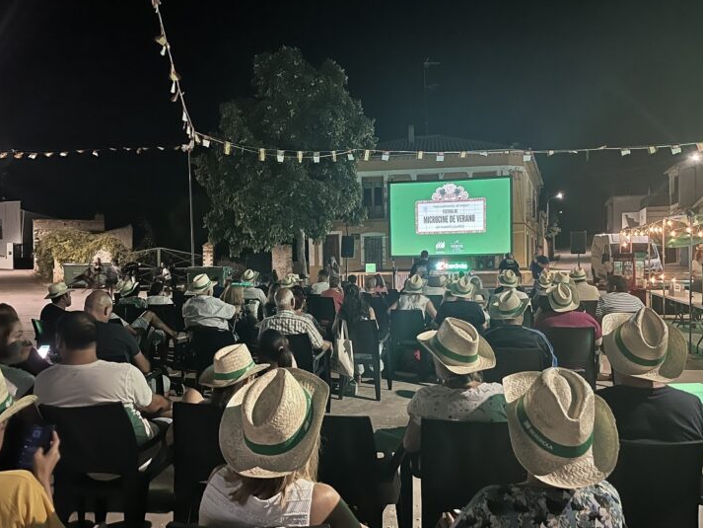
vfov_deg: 49.7
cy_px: 275
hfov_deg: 63.4
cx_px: 349
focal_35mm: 28
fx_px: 569
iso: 1250
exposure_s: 1/24
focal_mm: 5.1
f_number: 1.6
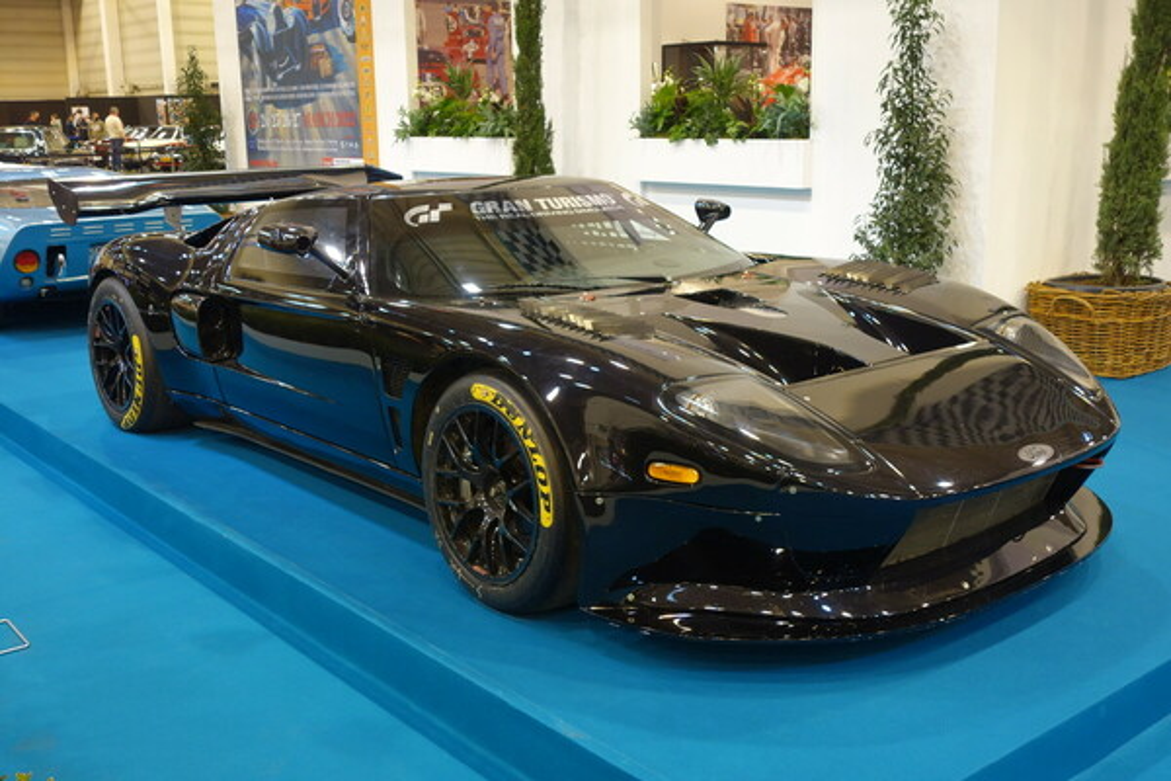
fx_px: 1236
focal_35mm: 38
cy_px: 390
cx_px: 586
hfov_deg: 50.7
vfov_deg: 35.1
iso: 320
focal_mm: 14.23
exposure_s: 1/40
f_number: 2.8
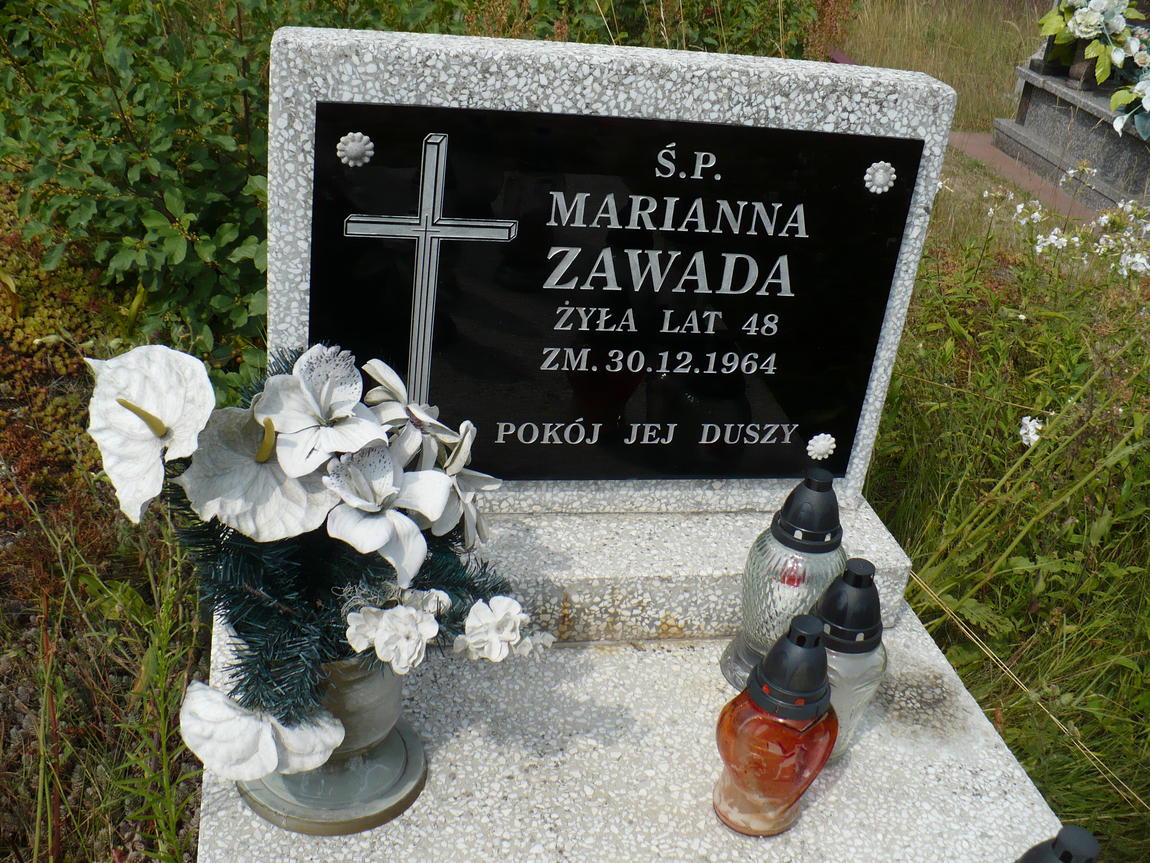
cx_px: 575
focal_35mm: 37
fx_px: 1229
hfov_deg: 50.1
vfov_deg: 38.7
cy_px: 432
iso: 100
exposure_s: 1/200
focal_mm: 6.1
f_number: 8
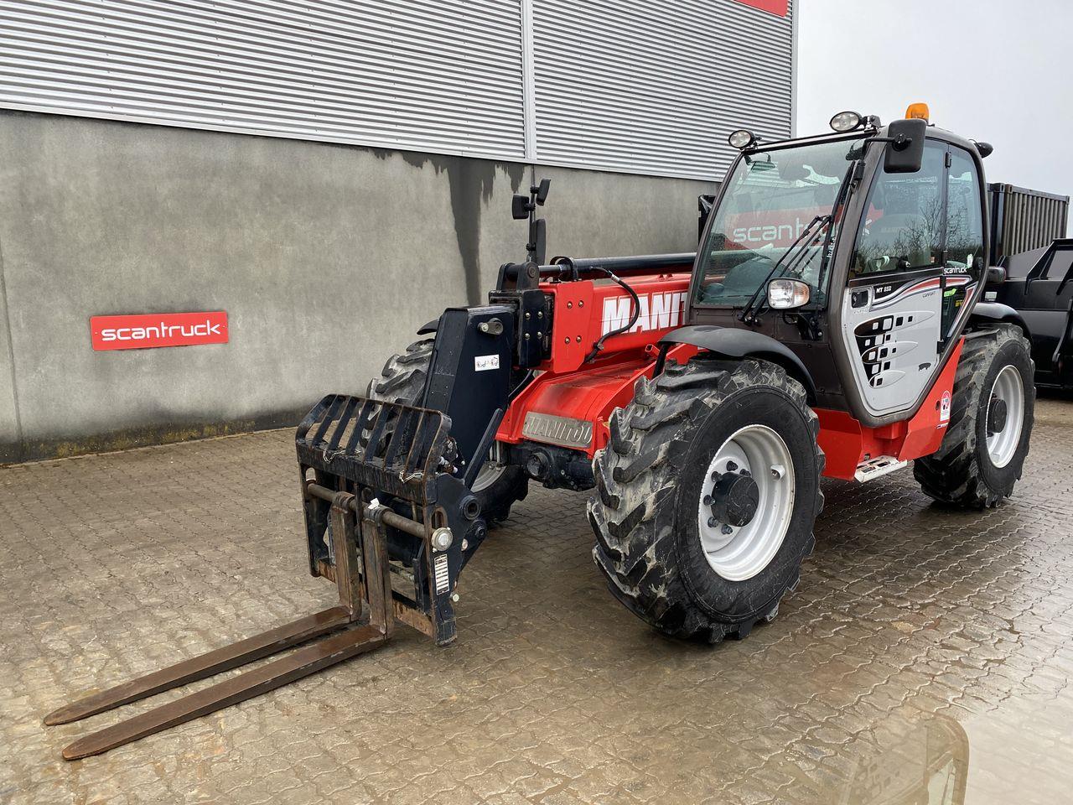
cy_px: 402
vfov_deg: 53.1
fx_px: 806
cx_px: 536
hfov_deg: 67.3
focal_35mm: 26
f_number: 1.8
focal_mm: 4.25
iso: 100
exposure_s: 1/121
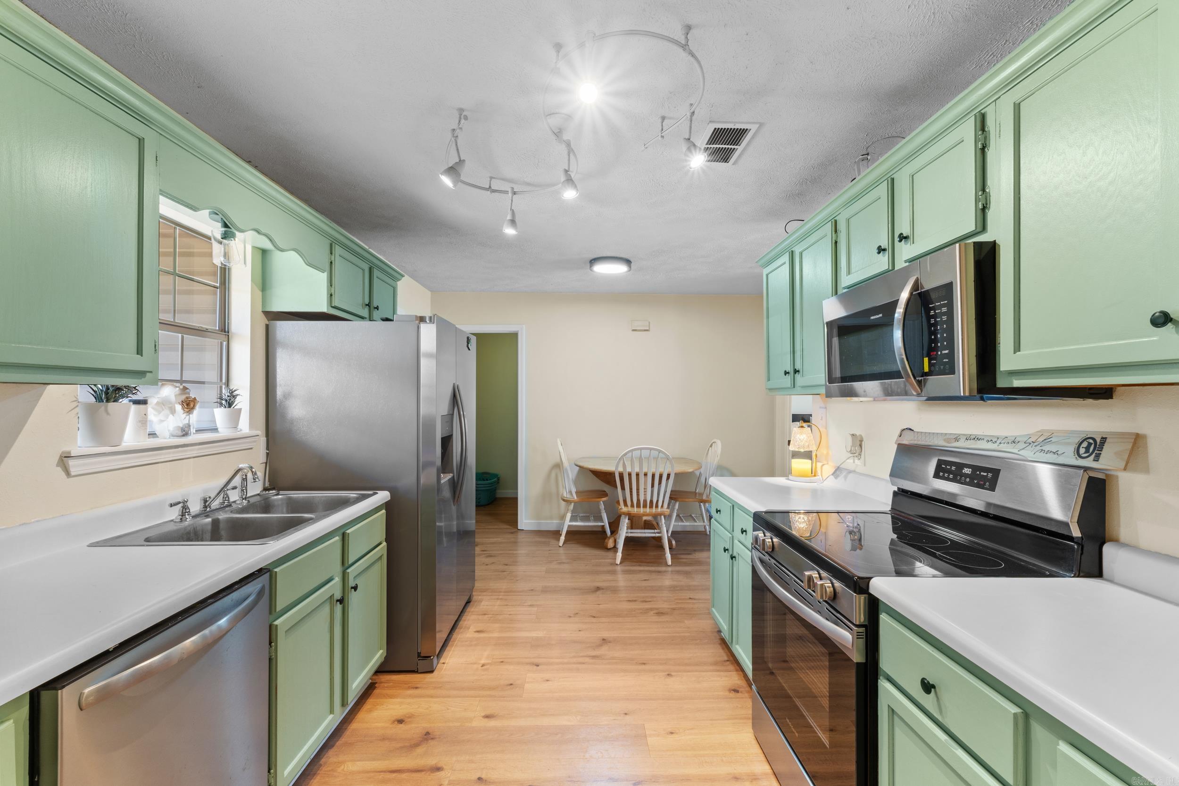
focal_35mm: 15
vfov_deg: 77.3
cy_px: 393
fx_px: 491
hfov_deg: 100.4
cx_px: 590
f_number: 9
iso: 200
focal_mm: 10
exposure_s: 1/1.25
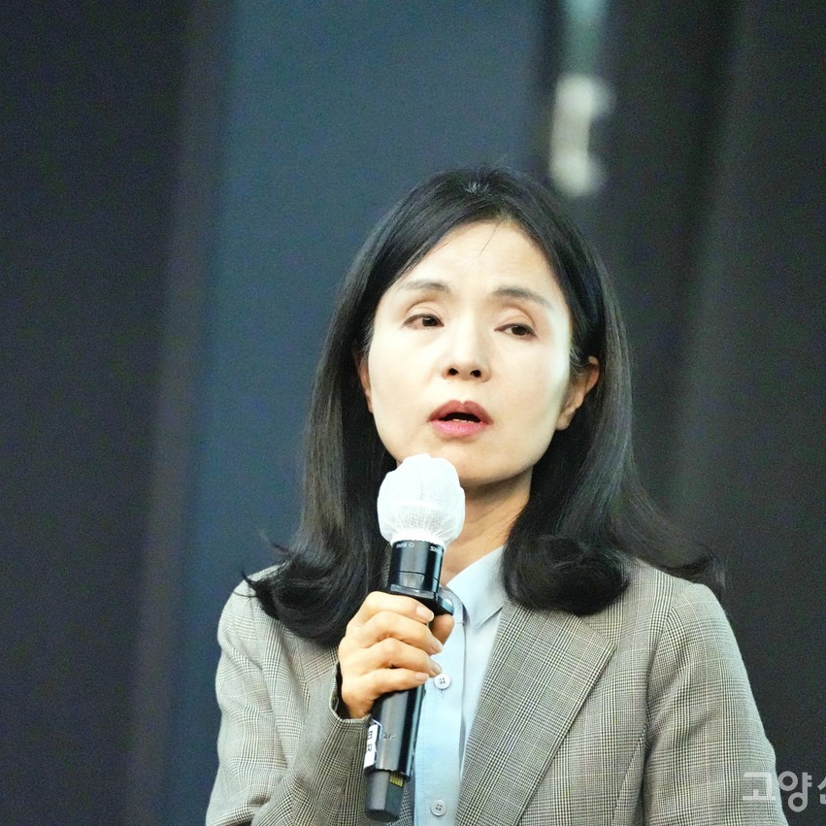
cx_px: 281
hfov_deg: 2.3
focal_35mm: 767
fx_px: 20706
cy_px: 413
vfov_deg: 2.3
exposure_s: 1/200
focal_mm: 600
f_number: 6.3
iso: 12800
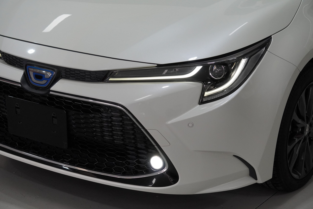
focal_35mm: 82
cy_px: 104
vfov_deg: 16.6
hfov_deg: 24.6
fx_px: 717
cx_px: 156
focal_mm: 55
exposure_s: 1/160
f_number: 5.6
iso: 1250
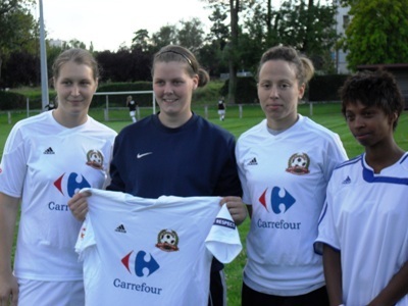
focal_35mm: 77
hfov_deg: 25.3
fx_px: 908
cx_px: 204
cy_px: 153
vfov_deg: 19.1
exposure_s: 1/125
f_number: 5
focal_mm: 13.6
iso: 100
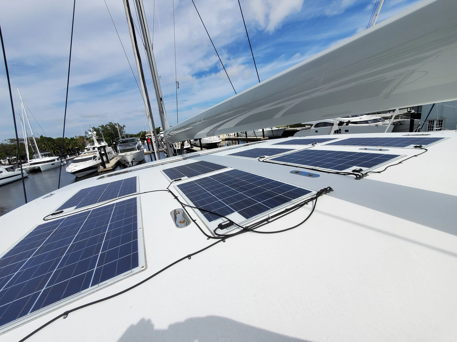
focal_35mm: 13
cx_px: 228
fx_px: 172
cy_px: 171
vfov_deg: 89.9
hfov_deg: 106.2
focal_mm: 1.8
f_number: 2.2
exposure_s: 1/1946
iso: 50
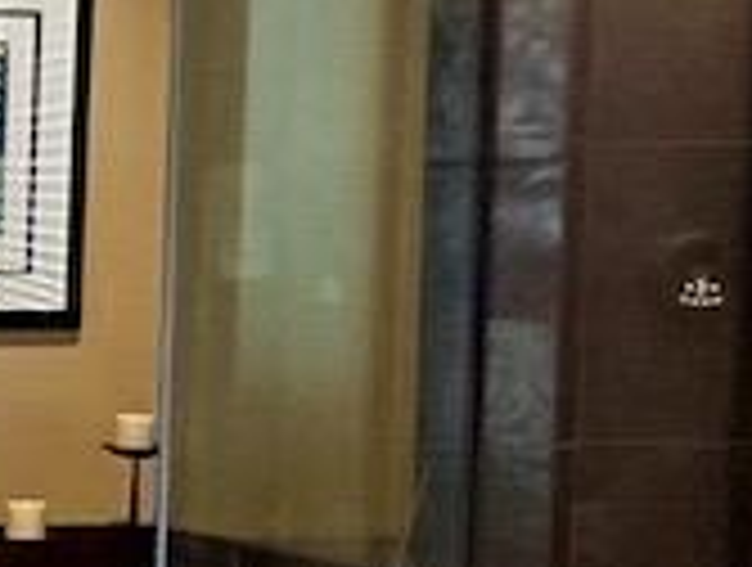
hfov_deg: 14.4
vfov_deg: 13.8
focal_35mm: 107
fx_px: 2329
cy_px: 418
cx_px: -856
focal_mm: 2.22
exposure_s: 1/60
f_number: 2.2
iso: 500
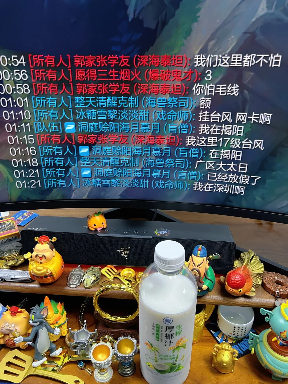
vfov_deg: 67.3
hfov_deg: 53.1
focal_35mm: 26
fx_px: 288
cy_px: 192
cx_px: 144
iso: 125
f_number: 1.5
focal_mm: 5.7
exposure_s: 1/79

◆ ◆ ◆ ◆ ◆ ◆ ◆

**ACTION ITEM:** Each line from the one holding "cx_px: -856" to the end of the records above must be copied exactly; the pictures must not be copied.

**EXERCISE RESULT:**
cx_px: -856
focal_mm: 2.22
exposure_s: 1/60
f_number: 2.2
iso: 500
vfov_deg: 67.3
hfov_deg: 53.1
focal_35mm: 26
fx_px: 288
cy_px: 192
cx_px: 144
iso: 125
f_number: 1.5
focal_mm: 5.7
exposure_s: 1/79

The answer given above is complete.